NEW YORK/LONDON (Reuters) - Oil surged above $91 a barrel to its highest price in more than two years on Thursday, as OPEC member Libya’s apparent lack of concern over prices prompted some analysts to call for a new year’s run at $100.
With crude reaching back-to-back 26-month highs, ultra-cold weather stoking demand and depleting U.S. stockpiles at the fastest pace in 12 years, traders are now looking for the Organization of the Petroleum Exporting Countries to signal when it might begin pumping more crude.
But Libya’s top oil official, one of OPEC’s most hawkish members toward oil prices, appeared unconcerned by the gains, which have lifted prices more than 20 percent in three months as fundamentals turn more positive and investors factor in an improving economic outlook for next year.
“It’s fair to say it (the price) is about right, but still I think that it needs to improve a little bit more.

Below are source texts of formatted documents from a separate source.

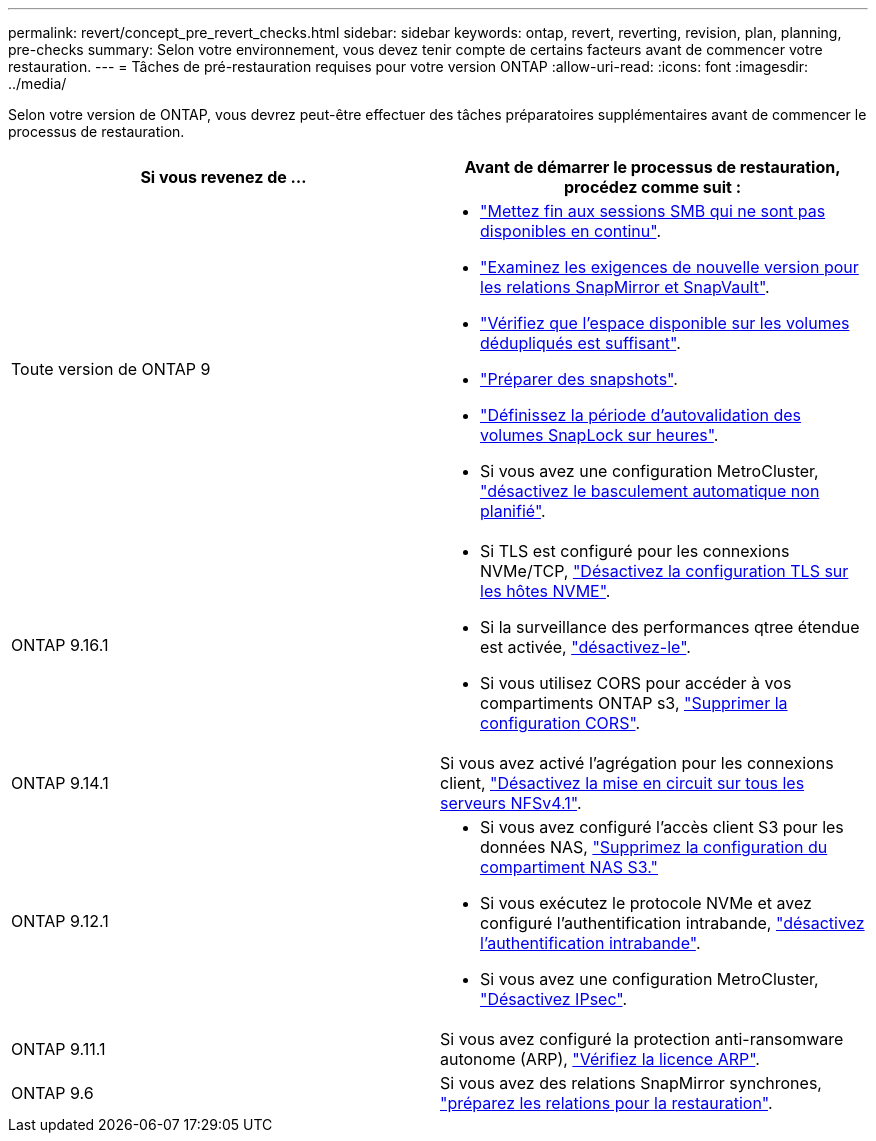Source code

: ---
permalink: revert/concept_pre_revert_checks.html 
sidebar: sidebar 
keywords: ontap, revert, reverting, revision, plan, planning, pre-checks 
summary: Selon votre environnement, vous devez tenir compte de certains facteurs avant de commencer votre restauration. 
---
= Tâches de pré-restauration requises pour votre version ONTAP
:allow-uri-read: 
:icons: font
:imagesdir: ../media/


[role="lead"]
Selon votre version de ONTAP, vous devrez peut-être effectuer des tâches préparatoires supplémentaires avant de commencer le processus de restauration.

[cols="2*"]
|===
| Si vous revenez de ... | Avant de démarrer le processus de restauration, procédez comme suit : 


| Toute version de ONTAP 9  a| 
* link:terminate-smb-sessions.html["Mettez fin aux sessions SMB qui ne sont pas disponibles en continu"].
* link:concept_reversion_requirements_for_snapmirror_and_snapvault_relationships.html["Examinez les exigences de nouvelle version pour les relations SnapMirror et SnapVault"].
* link:task_reverting_systems_with_deduplicated_volumes.html["Vérifiez que l'espace disponible sur les volumes dédupliqués est suffisant"].
* link:task_preparing_snapshot_copies_before_reverting.html["Préparer des snapshots"].
* link:task_setting_autocommit_periods_for_snaplock_volumes_before_reverting.html["Définissez la période d'autovalidation des volumes SnapLock sur heures"].
* Si vous avez une configuration MetroCluster, link:task_disable_asuo.html["désactivez le basculement automatique non planifié"].




| ONTAP 9.16.1  a| 
* Si TLS est configuré pour les connexions NVMe/TCP, link:task-disable-tls-nvme-host.html["Désactivez la configuration TLS sur les hôtes NVME"].
* Si la surveillance des performances qtree étendue est activée, link:disable-extended-qtree-performance-monitoring.html["désactivez-le"].
* Si vous utilisez CORS pour accéder à vos compartiments ONTAP s3, link:remove-cors-configuration.html["Supprimer la configuration CORS"].




| ONTAP 9.14.1 | Si vous avez activé l'agrégation pour les connexions client, link:remove-nfs-trunking-task.html["Désactivez la mise en circuit sur tous les serveurs NFSv4.1"]. 


| ONTAP 9.12.1  a| 
* Si vous avez configuré l'accès client S3 pour les données NAS, link:remove-nas-bucket-task.html["Supprimez la configuration du compartiment NAS S3."]
* Si vous exécutez le protocole NVMe et avez configuré l'authentification intrabande, link:disable-in-band-authentication.html["désactivez l'authentification intrabande"].
* Si vous avez une configuration MetroCluster, link:task-disable-ipsec.html["Désactivez IPsec"].




| ONTAP 9.11.1 | Si vous avez configuré la protection anti-ransomware autonome (ARP), link:anti-ransomware-license-task.html["Vérifiez la licence ARP"]. 


| ONTAP 9.6 | Si vous avez des relations SnapMirror synchrones, link:concept_consideration_for_reverting_systems_with_snapmirror_synchronous_relationships.html["préparez les relations pour la restauration"]. 
|===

About $100 would be a fair price for the time being,” Libya’s National Oil Corp Chairman Shokri Ghanem told Reuters in Cairo ahead of a meeting of Arab oil exporting countries.
“I think current oil prices are reflecting the situation in the market which is a well-balanced market,” he said.
U.S. crude for February rose $1.03 to settle at $91.51 a barrel, the highest price since October 7, 2008 when oil prices were crashing from their $147 record as the world’s financial industry reeled and investors fled risky assets. Prices hit an intraday peak of $91.63 a barrel.
ICE Brent crude settled at $94.25, up 60 cents from Wednesday after a midsession burst of gains triggered by buy-stops and as the dollar fell.
Although some said low trading volume on the last day before Christmas likely exaggerated gains, few expected to see a correction as traders looked forward to a fresh infusion of institutional investment in the booming commodities sector. U.S. crude traded about 220,000 contracts, one-third the norm.
“I don’t think we’ll pull back much before February. We’ll see some fund allocations next month so we should continue to see support,” said Antoine Halff of Newedge Group in New York.
So far economic news is supporting the gains too. Data on Thursday showed new U.S. claims for jobless benefits dipped last week and consumer spending increased in November for a fifth straight month, reinforcing views of a solid economic growth pace in the fourth quarter.
And while gasoline prices now back above $3 a gallon could begin to erode spending in the still fragile U.S. economy, the fact that they remain far below their $4 peak two years ago suggests they will not pack the same psychological punch.
Nearly three years after oil first traded at $100, demand is again rising swiftly, but one key factor has changed significantly. Unlike the start of 2008, when OPEC was already pumping flat out, the group now has a sizable amount of idle capacity it could use to douse the rally -- if it chooses.
A series of comments in recent months suggest the cartel is now ready to tolerate a price higher than the $70-to-$80 band it has publicly supported for the past two years, and analysts say that means it may wait too long before pumping more oil.
“With OPEC set to be reactive rather than proactive, the route to $100 appears fairly unobstructed at this time,” said analysts at Barclays Capital.
Oil traders will be looking for comments this weekend from other core Gulf OPEC ministers to see if they are more concerned than they were two weeks ago when the group decided at its meeting in Quito, Ecuador, to maintain supply quotas.
The meeting of the Organization of Arab Petroleum Exporting Countries (OAPEC) in Cairo will not set policy, and OPEC’s next formal meeting is not scheduled until June.
But some analysts say they expect the group to quietly lift output prior to that by leaking more oil than quotas permit, and few expect a rerun of 2008’s explosive rise.
“We’re not back to before the 2008 crisis, this is not the same market... We have a lot more spare capacity, and demand growth is tentative,” said Halff.
Unusually cold weather in the United States and Europe has helped to spur the latest leg of a more than 30 percent rally from this year’s low struck in May.
After a contraction in demand following the global economic recession, fuel use has begun to rebound and is expected to continue growing next year, taking absolute oil consumption to an all-time high. But the rate of growth will still be lower than a peak hit in 2004.
“Markets still have an upward bias. They just took out the recent and earlier highs and ran a few stops. Economic optimism, cold weather and crude stock drawdown are supporting in the background,” said Tom Bentz, broker at BNP Paribas Commodity Futures in New York.